Qu’avez-vous pensé des annonces récentes de Sarkozy en matière de politique culturelle, et notamment la création de ce conseil pour la création artistique ? Ets-ce qu’il s’agit d’un désaveu du ministère de la culture ?
Comme Sarkozy est un homme qui ne manque pas de lucidité, il a certainement perçu l’intérêt pour la France de retrouver sa place. On sent une sorte de frémissement du côté du gouvernement mais qui ne se traduit que par de faibles initiatives. 100 millions d’euros pour le patrimoine, c’est toujours bon à engranger, ce Conseil pour la création artistique pourquoi pas, je connais beaucoup de ses membres, Marin Karmitz qui en est le co-président, Emmanuel Hoog, Président de l’INA ou Laurent Bayle à la tête de la Villette… Mais ça reste un projet circonscrit et ce n’est pas en agissant par petits bouts qu’on redonnera de l’élan et de la puissance à cette politique des arts et du savoir.
Le 16 février dernier un débat réunissait sous la bannière « quelle politique culturelle ? » des acteurs des divers champs culturels (Pascale Ferran pour le cinéma, Robert Cantarella pour le spectacle vivant et Nicolas Bourriaud pour l’art contemporain). Tous affirmaient la nécessité d’une réponse collective, transversale, transdisciplinaire.
J’approuve totalement cette idée. De l’instituteur au directeur de théâtre, la solidarité peut être grande pour tirer la sonnette d’alarme et alerter l’opinion et le gouvernement. Dans un pays comme la France, on ne peut pas liquider impunément le patrimoine de connaissance, de la création et de l’intelligence.
Pour reprendre une expression qui plait beaucoup au gouvernement, il faut préserver l’identité de la France. Or l’identité française est fondée, on le sait, depuis 50 ans mais bien au-delà depuis la monarchie jusqu’à la République en passant par l’Empire, sur ce système de politiques d’Etat en faveur du savoir et de la culture. C’est une longue histoire. Je me souviens du livre acerbe de Marc Fumaroli paru au début des années 90 et qui dénonçait ce qu’il appelait la politique du « tout culturel » : il parlait « d’Etat culturel français ». Or je crois qu’il faut assumer et même être fier de cette exception française. La preuve, c’est un modèle qui s’exporte, et partout dans le monde, jusqu’au Japon où j’étais récemment, on cite l’exemple français.
Dans leur appel à la solidarité en direction de l’Outre Mer, Edouard Glissant et Patrick Chamoiseau émettaient l’idée qu’on serait en train d’assister à la naissance de la première société post-capitaliste. Pensez-vous qu’on est à un tournant… ?

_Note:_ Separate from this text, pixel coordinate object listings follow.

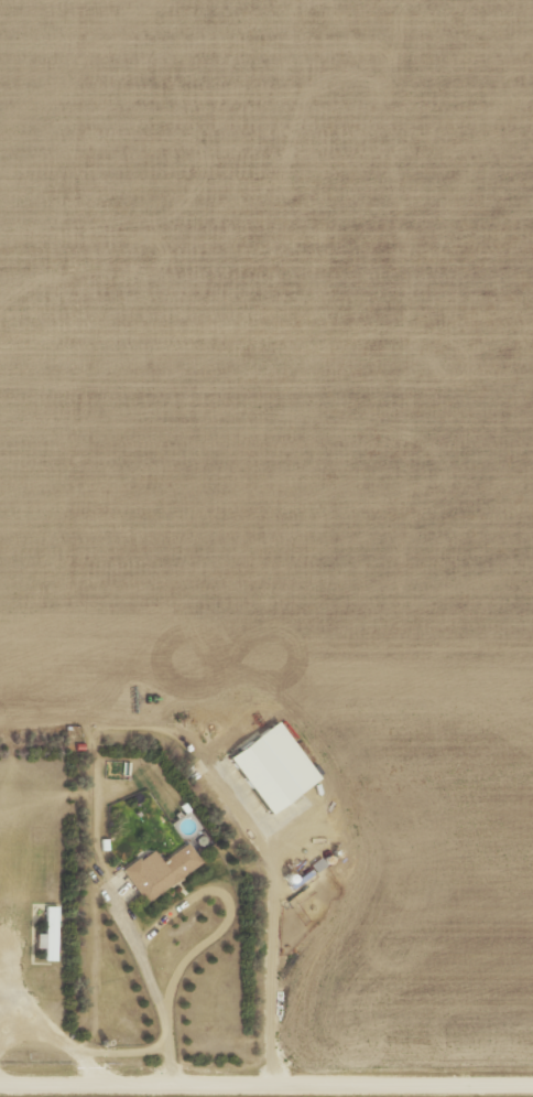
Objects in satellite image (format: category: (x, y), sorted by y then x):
building: (158, 873)
building: (47, 934)
road: (266, 1077)

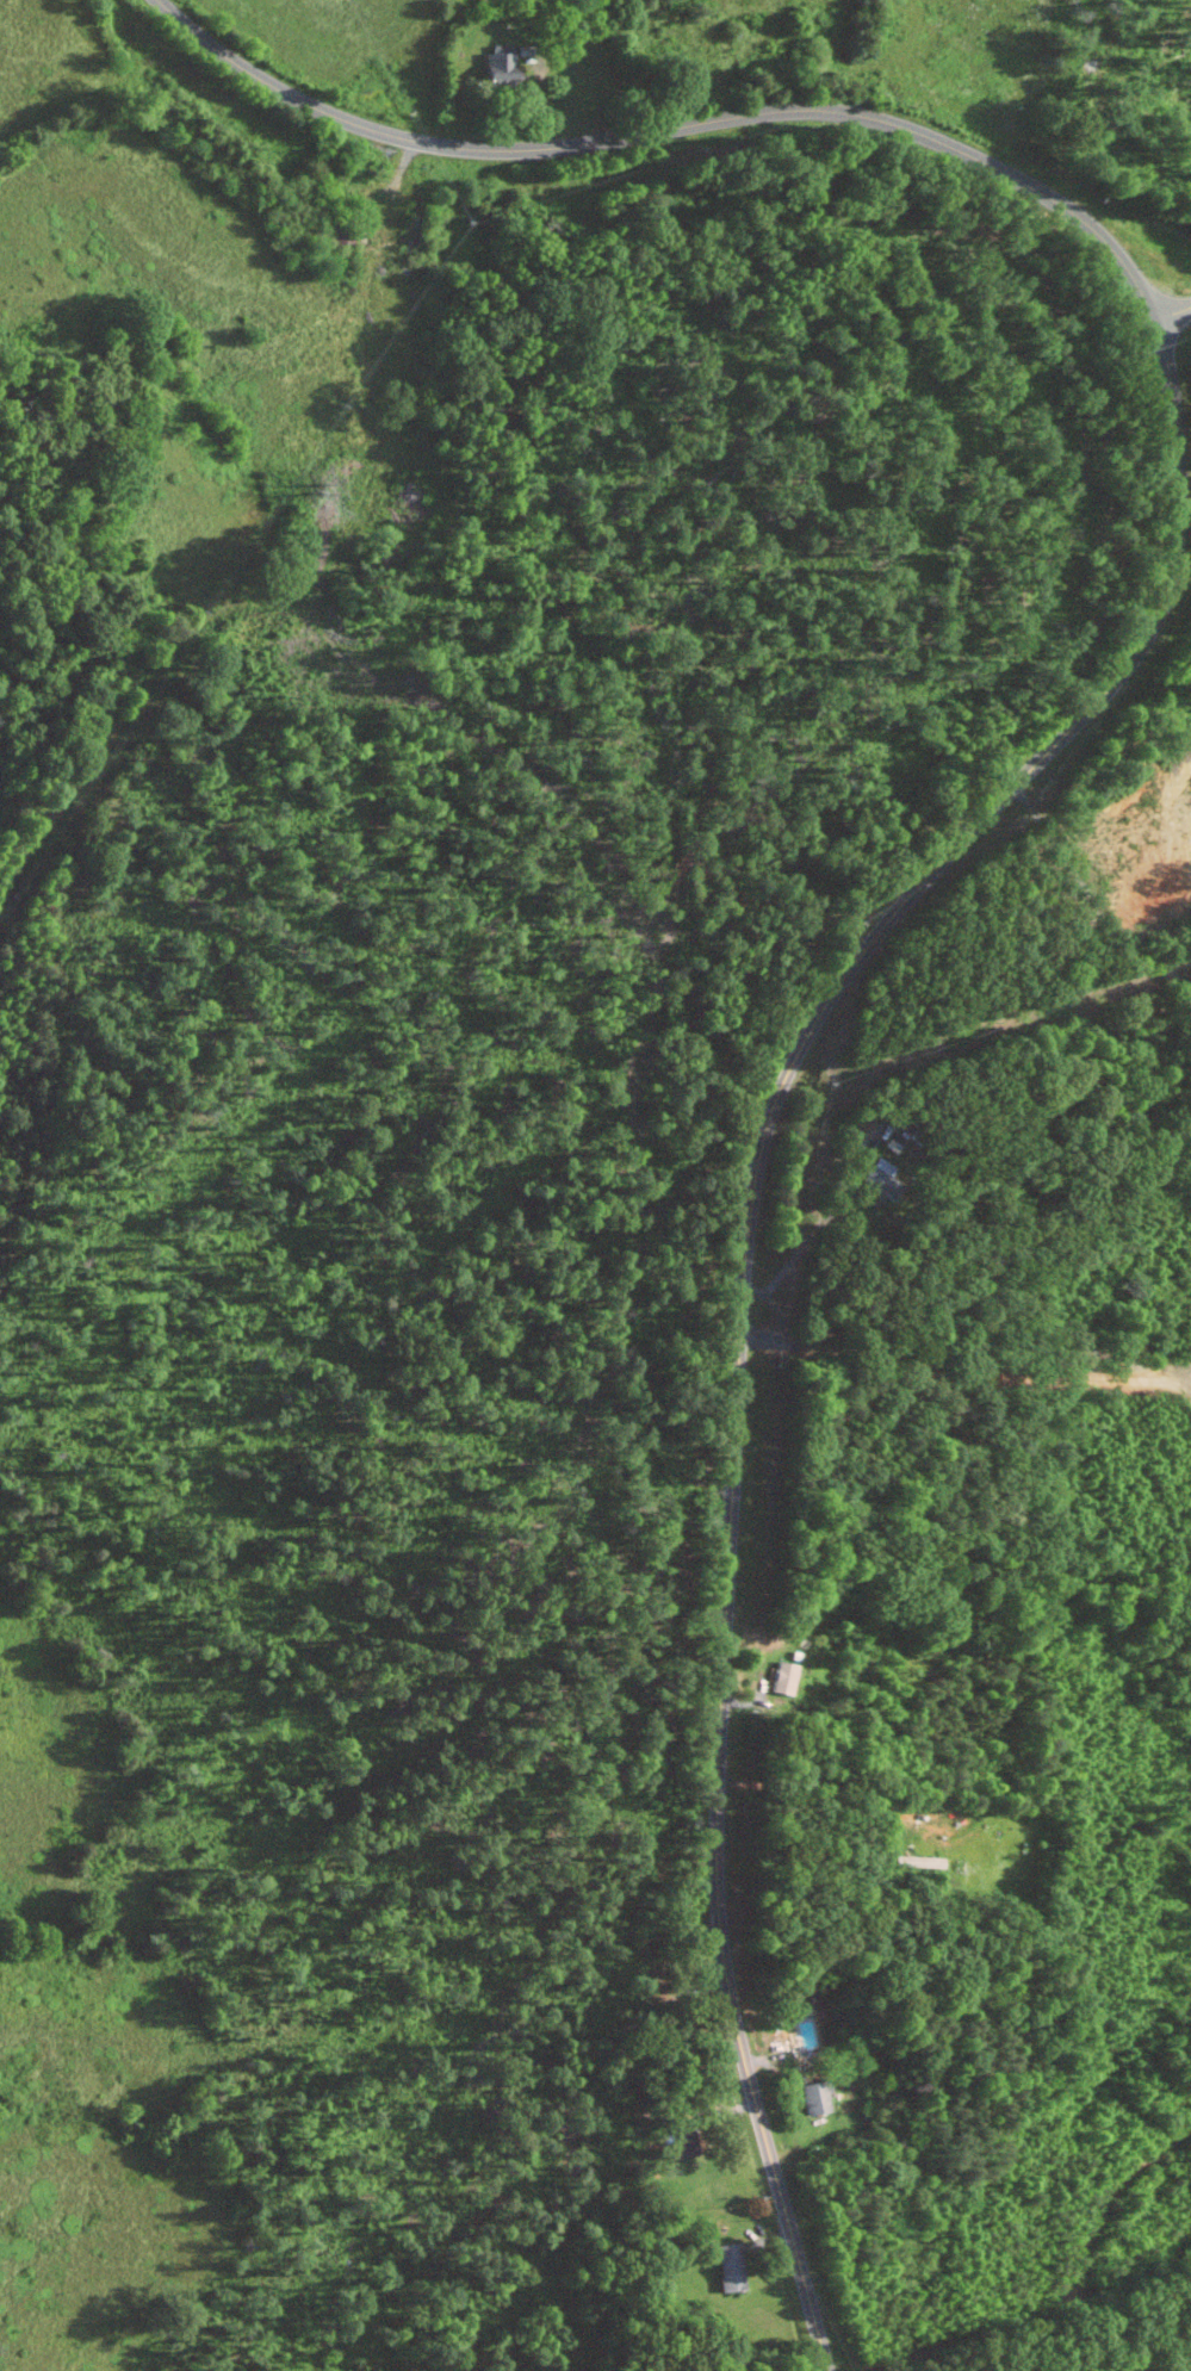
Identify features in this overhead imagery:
building: (495, 66)
road: (1170, 315)
road: (996, 802)
building: (874, 1173)
road: (812, 1234)
building: (782, 1678)
road: (823, 1784)
building: (813, 2097)
building: (729, 2267)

J’aime beaucoup Chamoiseau et Glissant, en particulier le très beau livre qu’ils ont récemment publié, « l’Intraitable beauté du monde ». Dans ce livre, ils expliquent comment Obama a su avec sa vision rendre l’impensable pensable, l’impossible possible. Et c’est effectivement ce qu’on attend aujourd’hui de nos dirigeantsIls ont raison de croire à ce tournant. Les ingrédients sont là pour inventer un autre système. Si l’on se contente de colmater les brèches, on se retrouvera face au même problème dans 10 jours ou 3 mois. Toute crise doit être utilisée comme un tremplin pour imaginer un autre mode d’organisation. Les crises aussi ont des vertus.